Long-term cruise packages for older customers are an established part of the cruise landscape. For all cruise lines, the average age of cruisers on the longest voyages (over 16 days)  is about 58 years, according to a recent survey by JD Powers. Even for weeklong and two-week voyages, the average age is above fifty - the target audience for Cruise Retirement's offerings.

Longer, multi-month packages explicitly for seniors are also available. Oceania offers a "Snowbird in Residence" package for months-long voyages in the Caribbean. (In North America, a "snowbird" is a retire who leaves a residence in northern latitudes for warmer climates during the winter.) This specialty offering was launched in 2016 at a price of $20,000 per person for 72-day itineraries. Oceania president and CEO Bob Binder described the package as “the vacation home of [your] dreams, a home that takes [you] to one carefree Caribbean destination after the next.” 

Anecdotal reports in the mainstream media suggest that a small number of seniors piece together a full-time retirement at sea aboard mass-market cruise ships, although the numbers appear low.
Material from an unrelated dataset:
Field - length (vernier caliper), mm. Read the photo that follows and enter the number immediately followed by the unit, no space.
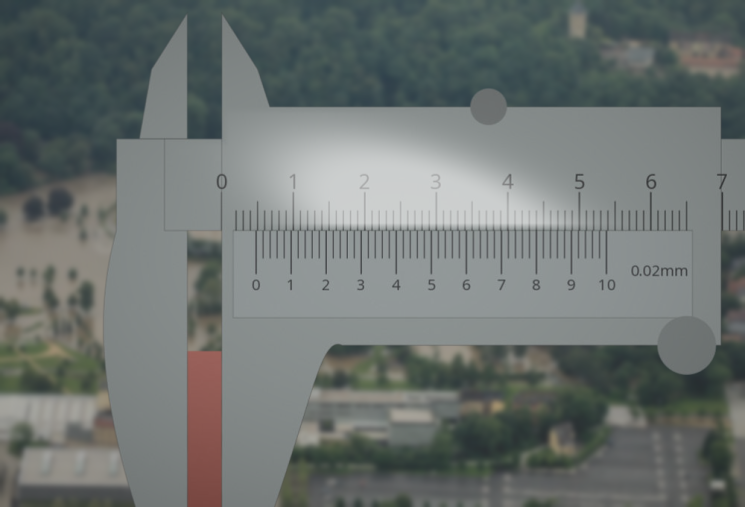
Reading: 4.8mm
The financial cost and the availability of specialized healthcare may be limiting factors for the potential of a "do-it-yourself" approach to cruise ship retirement.

If successful, Cruise Retirement would become one of a very small number of residential cruise operators, a sector occupied primarily by the 165-residence luxury vessel The World. A competing venture, dubbed Utopia, has seen construction postponed multiple times since a 2009 announcement of a 2013 delivery date. According to Utopia's developer, 190 out of 200 planned "estates" aboard the yet-to-be-completed vessel are still for sale. Genting Hong Kong subsidiary Crystal Cruises recently abandoned its own plans for ultra-high-end individually owned suites, or "Crystal Residences," which would have ranged from 600 to 4000 square feet each.